In 1901, a magazine writer remarked that some truly hideous bouquets would result from floriography, and even if you made up a nice bouquet, you had to be sure your sweetheart was using the same flower dictionary you had. People had moved to the cities, where an interest in flowers was harder to pursue. Flower language was a toy of days past, and to the truly utilitarian mind, such things are expendable. By 1901, there was not one flower language dictionary in print in the United States. (Flower names went out of style at about the same time. A woman named Daisy or Petunia was obviously from out in the sticks.)
For decades, flower language appeared in books mainly as something silly our ancestors used to enjoy. The 1960s saw a rush to flowers, of course, but not to flower language. The flower power folks wanted symbolism and herbalism. That a plant helped bones knit was one thing. That it meant “May I Have Your Hand for the Next Quadrille?” was quite another: irrelevant and possibly counterproductive. Flower language had to wait until people could go back to the pleasures of having a slew of hollyhocks in the yard, a thing the shallower embers of the Flower generation neglected because previous generations had valued it. Flower language started turning up in gift books again in the 1980s, but generally with a touch of condescension. Some history had been lost, and regarding the whole science with a wink and a giggle was the style. (Not, as noted, that the writers of the 1830s were that much more serious about it.)

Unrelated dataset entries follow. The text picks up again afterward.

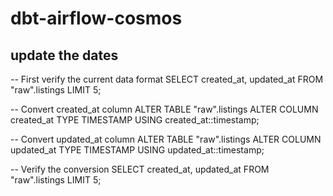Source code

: # dbt-airflow-cosmos

## update the dates 


-- First verify the current data format
SELECT created_at, updated_at 
FROM "raw".listings 
LIMIT 5;

-- Convert created_at column
ALTER TABLE "raw".listings 
ALTER COLUMN created_at 
TYPE TIMESTAMP USING created_at::timestamp;

-- Convert updated_at column
ALTER TABLE "raw".listings 
ALTER COLUMN updated_at 
TYPE TIMESTAMP USING updated_at::timestamp;

-- Verify the conversion
SELECT created_at, updated_at 
FROM "raw".listings 
LIMIT 5;
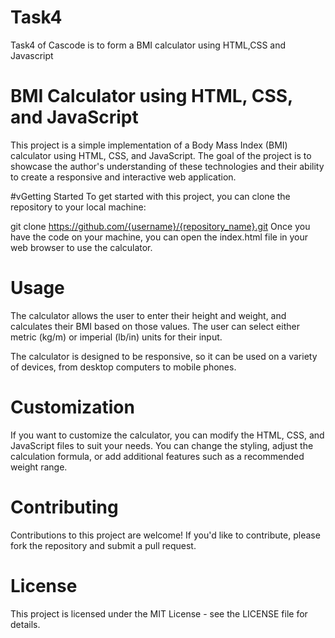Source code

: # Task4
Task4 of Cascode is to form a BMI calculator using HTML,CSS and Javascript
# BMI Calculator using HTML, CSS, and JavaScript
This project is a simple implementation of a Body Mass Index (BMI) calculator using HTML, CSS, and JavaScript. The goal of the project is to showcase the author's understanding of these technologies and their ability to create a responsive and interactive web application.

#vGetting Started
To get started with this project, you can clone the repository to your local machine:


git clone https://github.com/{username}/{repository_name}.git
Once you have the code on your machine, you can open the index.html file in your web browser to use the calculator.

# Usage
The calculator allows the user to enter their height and weight, and calculates their BMI based on those values. The user can select either metric (kg/m) or imperial (lb/in) units for their input.

The calculator is designed to be responsive, so it can be used on a variety of devices, from desktop computers to mobile phones.

# Customization
If you want to customize the calculator, you can modify the HTML, CSS, and JavaScript files to suit your needs. You can change the styling, adjust the calculation formula, or add additional features such as a recommended weight range.

# Contributing
Contributions to this project are welcome! If you'd like to contribute, please fork the repository and submit a pull request.

# License
This project is licensed under the MIT License - see the LICENSE file for details.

Do children still keep albums to press flowers in, or is this all done electronically? And do flowers make it into these high-tech memory books? Maybe we should all just shift to a Language of Dinosaurs for the younger set. We could have a dictionary that sets of dinosaur meanings:
BRONTOSAURUS: It Is Going to Rain
APATOSAURUS: It Is Not Going to Rain
ANKYLLOSAURUS: My Ankle Is Sore
ALLOSAURUS: I Am Sore All Over
TYRANNOSAURUS REX: King of My Heart
DIMETRODON: Guys Like You Are a Dime a Dozen
TRICERATOPS: For a really Good Time, Check Out Sarah Stawvik’s Website
Someone could write verses to go with these (And why should a Stegosaurus be less poetic than the Mouse-Eared Scorpion Grass?) and become the Sarah Josepha Hale of this century.
That’s just one of the risks you take in this business. But where were we?
This volume tries to bring the floriographers of the past two centuries together and figure out what they were getting at. About a hundred books were consulted, their similarities and differences compared, to come up with a consensus. This list should show what are the most common meanings for each flower and, where possible, to explain the origin of those meanings.
What use is all of this? Didn’t read that first paragraph, did you?